In this article
Introduction to Sentiment Analysis
Sentiment analysis is a critical component of text analytics, which aims to determine the emotional tone of written text. It helps in understanding the speaker's emotions or attitudes towards specific topics, whether they are positive, negative, or neutral/mixed. By identifying these underlying emotions, businesses and organizations can gain valuable insights into their target audience's perceptions and preferences.
Automated Sentiment Analysis and Its Advantages
Automated sentiment analysis offers several advantages over manual sentiment tagging by humans, including increased efficiency, consistency, and scalability. It is particularly effective when analyzing unsolicited feedback (e.g., social media posts) or open-ended survey questions that are neutrally worded and encourage descriptive answers. However, its accuracy may decrease when analyzing questions with non-neutral wording or those that discourage rich responses.
Accuracy of Sentiment Analysis
While humans themselves may disagree on the sentiment of a piece of text 20-30% of the time, industry experts consider an 80% or higher accuracy rate for automated sentiment analysis to be good. As artificial intelligence continues to advance, it is expected that the accuracy of automated sentiment analysis will further improve, eventually reaching human-like levels of accuracy.
Interpreting Sentiment Analysis Results
When interpreting sentiment analysis results, it is essential to consider the accuracy of the analysis and the potential implications of any inaccuracies. For example, with an 80% accuracy rate, one in five responses may be miscategorized when examined individually. However, in most applications, we look at large volumes of data, and the law of large numbers suggests that the overall sentiment across a sufficiently large group will be accurate.
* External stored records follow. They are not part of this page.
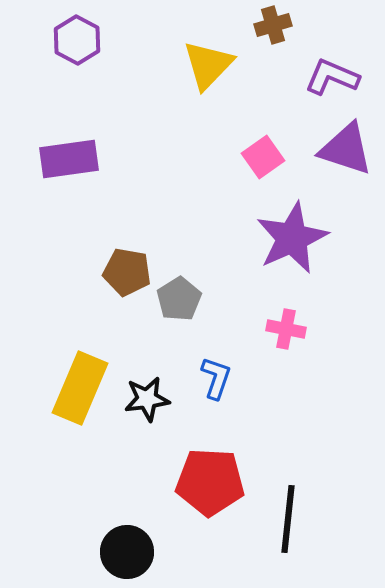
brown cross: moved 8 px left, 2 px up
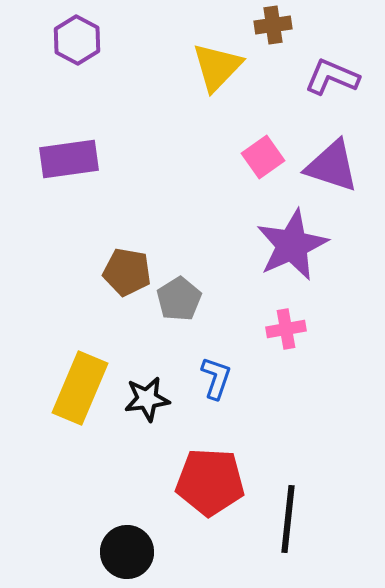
brown cross: rotated 9 degrees clockwise
yellow triangle: moved 9 px right, 2 px down
purple triangle: moved 14 px left, 17 px down
purple star: moved 7 px down
pink cross: rotated 21 degrees counterclockwise
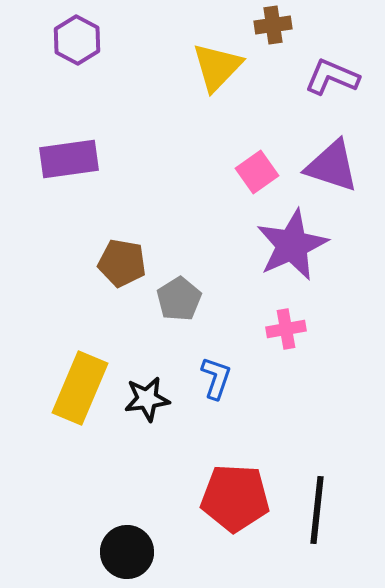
pink square: moved 6 px left, 15 px down
brown pentagon: moved 5 px left, 9 px up
red pentagon: moved 25 px right, 16 px down
black line: moved 29 px right, 9 px up
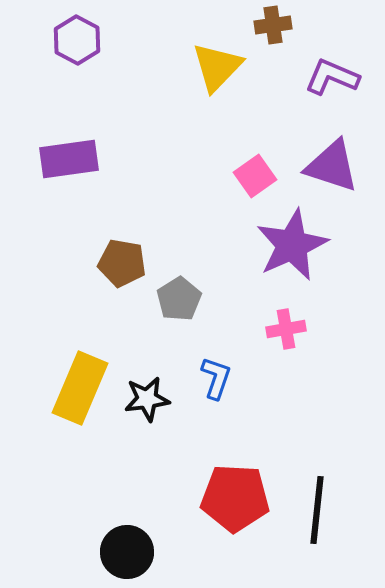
pink square: moved 2 px left, 4 px down
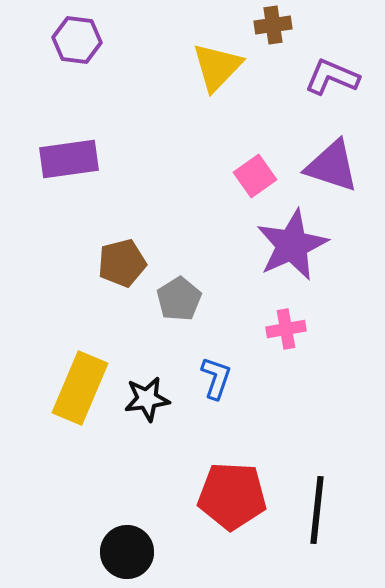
purple hexagon: rotated 21 degrees counterclockwise
brown pentagon: rotated 24 degrees counterclockwise
red pentagon: moved 3 px left, 2 px up
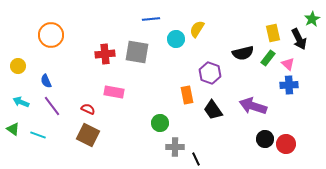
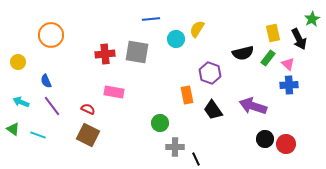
yellow circle: moved 4 px up
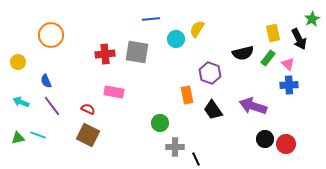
green triangle: moved 5 px right, 9 px down; rotated 48 degrees counterclockwise
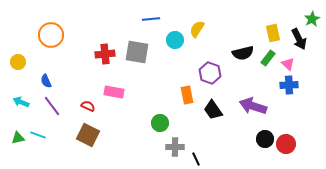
cyan circle: moved 1 px left, 1 px down
red semicircle: moved 3 px up
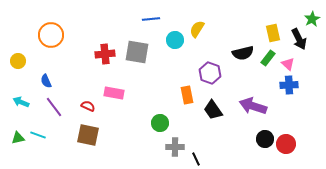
yellow circle: moved 1 px up
pink rectangle: moved 1 px down
purple line: moved 2 px right, 1 px down
brown square: rotated 15 degrees counterclockwise
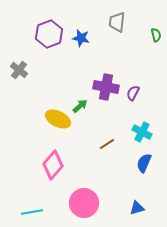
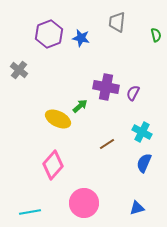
cyan line: moved 2 px left
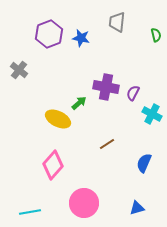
green arrow: moved 1 px left, 3 px up
cyan cross: moved 10 px right, 18 px up
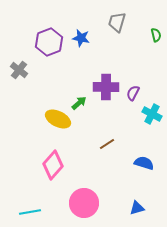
gray trapezoid: rotated 10 degrees clockwise
purple hexagon: moved 8 px down
purple cross: rotated 10 degrees counterclockwise
blue semicircle: rotated 84 degrees clockwise
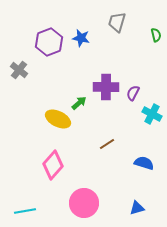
cyan line: moved 5 px left, 1 px up
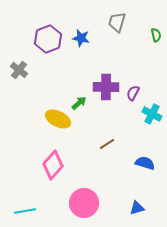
purple hexagon: moved 1 px left, 3 px up
blue semicircle: moved 1 px right
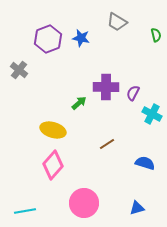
gray trapezoid: rotated 75 degrees counterclockwise
yellow ellipse: moved 5 px left, 11 px down; rotated 10 degrees counterclockwise
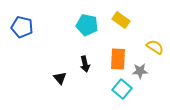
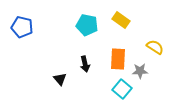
black triangle: moved 1 px down
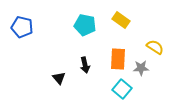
cyan pentagon: moved 2 px left
black arrow: moved 1 px down
gray star: moved 1 px right, 3 px up
black triangle: moved 1 px left, 1 px up
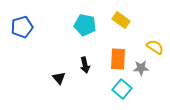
blue pentagon: rotated 30 degrees counterclockwise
Sentiment analysis for single responses is still valuable, but it is important to remember the potential for inaccuracies.
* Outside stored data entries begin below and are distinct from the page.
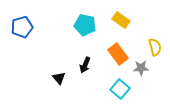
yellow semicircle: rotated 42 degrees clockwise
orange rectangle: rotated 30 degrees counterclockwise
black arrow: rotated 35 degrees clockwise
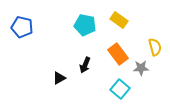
yellow rectangle: moved 2 px left
blue pentagon: rotated 30 degrees clockwise
black triangle: rotated 40 degrees clockwise
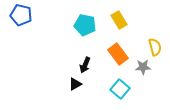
yellow rectangle: rotated 24 degrees clockwise
blue pentagon: moved 1 px left, 12 px up
gray star: moved 2 px right, 1 px up
black triangle: moved 16 px right, 6 px down
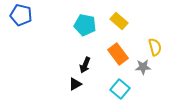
yellow rectangle: moved 1 px down; rotated 18 degrees counterclockwise
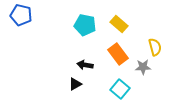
yellow rectangle: moved 3 px down
black arrow: rotated 77 degrees clockwise
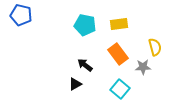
yellow rectangle: rotated 48 degrees counterclockwise
black arrow: rotated 28 degrees clockwise
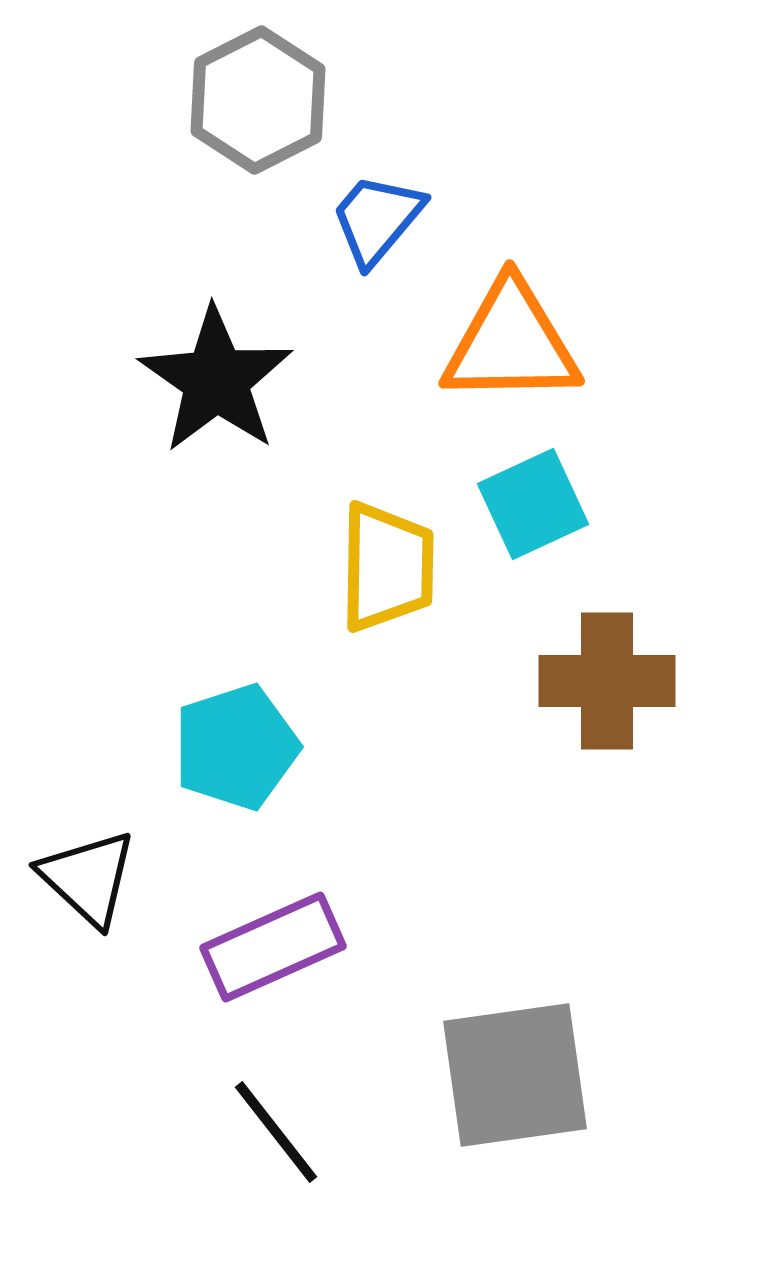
Category Sentiment and Fragment Size
In category sentiment analysis, the engine identifies the text related to a specific category and applies fragments, or windows, around the text to determine the emotional context. There is an option to adjust the Fragment Size (FS) in Model Builder on the Model Overview page to fine-tune the analysis.
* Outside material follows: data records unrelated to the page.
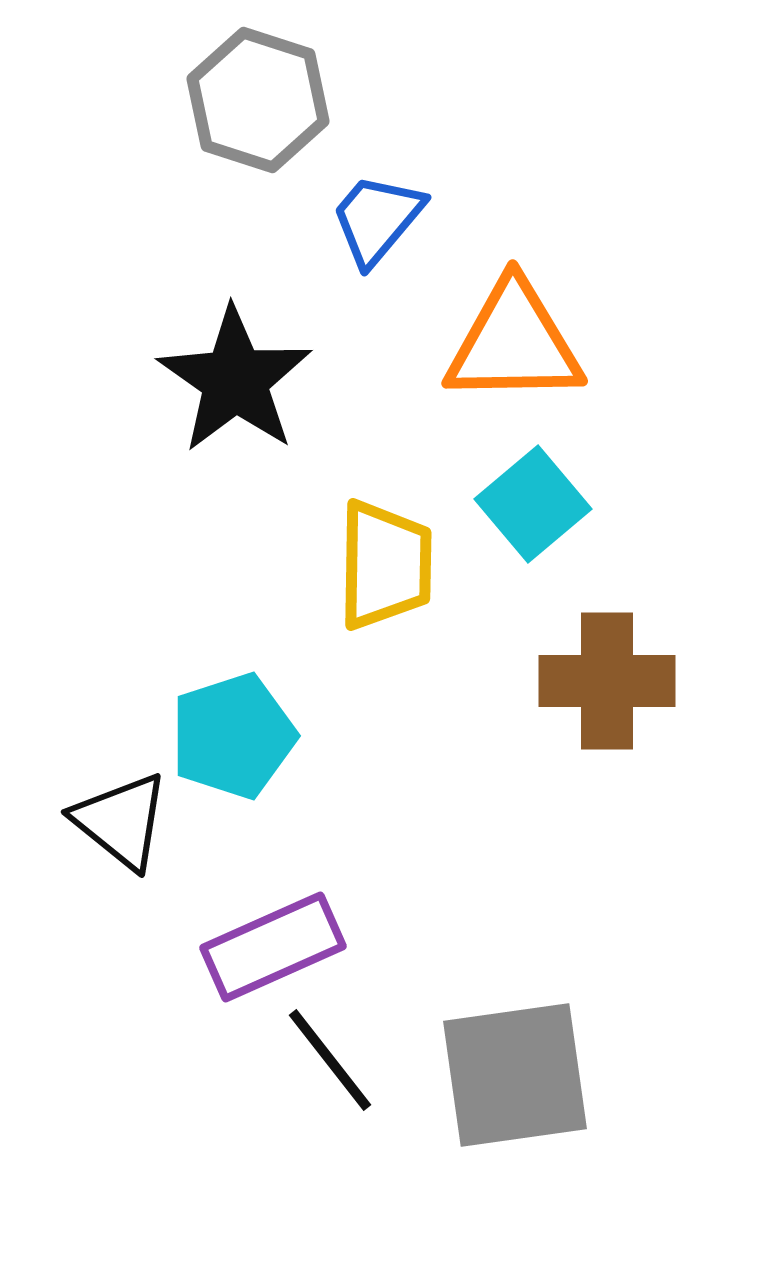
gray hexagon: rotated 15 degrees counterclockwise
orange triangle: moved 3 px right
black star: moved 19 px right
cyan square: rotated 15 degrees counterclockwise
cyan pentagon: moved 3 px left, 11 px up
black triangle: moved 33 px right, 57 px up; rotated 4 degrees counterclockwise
Sentiment Analysis for Categories, Subcategories, and Attributes
Sentiment scores for categories, subcategories, and attributes are individually evaluated based on their respective expressions. As a result, a category may not have the same sentiment score as its subcategories. Additionally, when analyzing categories or subcategories with attributes, the attribute expression is not factored into the sentiment calculation for the category or subcategory. Instead, attribute sentiment is calculated based on the expression for both the category and the attribute.